• **EXERCISE DETAILS**: The line with "- 获取文件所占字节大小，根据字节平均分割文件。" marks where to begin. Please copy it and each line after it to the end of the records below, exactly.

• **DATASET ENTRIES**:
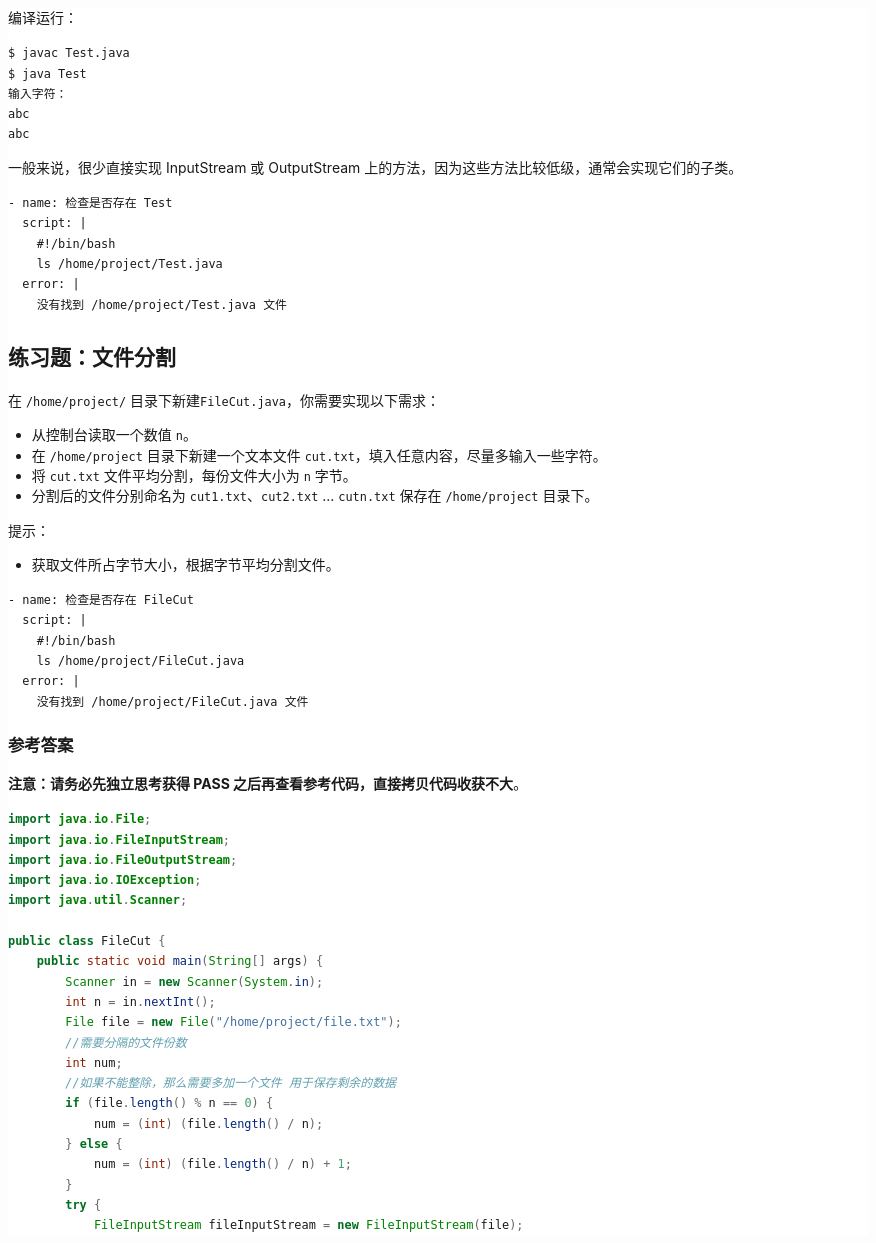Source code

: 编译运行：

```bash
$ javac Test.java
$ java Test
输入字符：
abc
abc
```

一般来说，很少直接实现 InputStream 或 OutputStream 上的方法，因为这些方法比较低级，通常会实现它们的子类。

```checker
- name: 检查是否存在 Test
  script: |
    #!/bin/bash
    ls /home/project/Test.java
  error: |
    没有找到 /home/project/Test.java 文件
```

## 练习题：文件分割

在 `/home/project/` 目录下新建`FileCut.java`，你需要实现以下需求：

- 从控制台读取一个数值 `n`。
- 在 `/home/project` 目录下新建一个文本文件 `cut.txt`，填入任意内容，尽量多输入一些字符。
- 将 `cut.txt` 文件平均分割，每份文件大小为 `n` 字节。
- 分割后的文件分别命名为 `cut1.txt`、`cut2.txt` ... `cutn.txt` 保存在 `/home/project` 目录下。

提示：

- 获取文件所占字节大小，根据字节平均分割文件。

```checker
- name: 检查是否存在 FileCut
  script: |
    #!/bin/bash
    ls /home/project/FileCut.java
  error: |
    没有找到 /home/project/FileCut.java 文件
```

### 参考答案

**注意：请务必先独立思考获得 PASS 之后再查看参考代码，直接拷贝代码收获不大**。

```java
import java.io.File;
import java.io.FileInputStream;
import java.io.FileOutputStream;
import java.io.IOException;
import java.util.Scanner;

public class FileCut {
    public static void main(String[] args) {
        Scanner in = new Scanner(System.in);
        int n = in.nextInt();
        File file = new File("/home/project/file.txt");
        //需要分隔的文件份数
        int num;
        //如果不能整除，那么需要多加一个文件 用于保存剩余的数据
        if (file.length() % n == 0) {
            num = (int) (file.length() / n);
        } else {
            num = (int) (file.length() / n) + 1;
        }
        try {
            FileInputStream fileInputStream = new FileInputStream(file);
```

• **RESPONSE TO THIS EXERCISE**:
- 获取文件所占字节大小，根据字节平均分割文件。

```checker
- name: 检查是否存在 FileCut
  script: |
    #!/bin/bash
    ls /home/project/FileCut.java
  error: |
    没有找到 /home/project/FileCut.java 文件
```

### 参考答案

**注意：请务必先独立思考获得 PASS 之后再查看参考代码，直接拷贝代码收获不大**。

```java
import java.io.File;
import java.io.FileInputStream;
import java.io.FileOutputStream;
import java.io.IOException;
import java.util.Scanner;

public class FileCut {
    public static void main(String[] args) {
        Scanner in = new Scanner(System.in);
        int n = in.nextInt();
        File file = new File("/home/project/file.txt");
        //需要分隔的文件份数
        int num;
        //如果不能整除，那么需要多加一个文件 用于保存剩余的数据
        if (file.length() % n == 0) {
            num = (int) (file.length() / n);
        } else {
            num = (int) (file.length() / n) + 1;
        }
        try {
            FileInputStream fileInputStream = new FileInputStream(file);
```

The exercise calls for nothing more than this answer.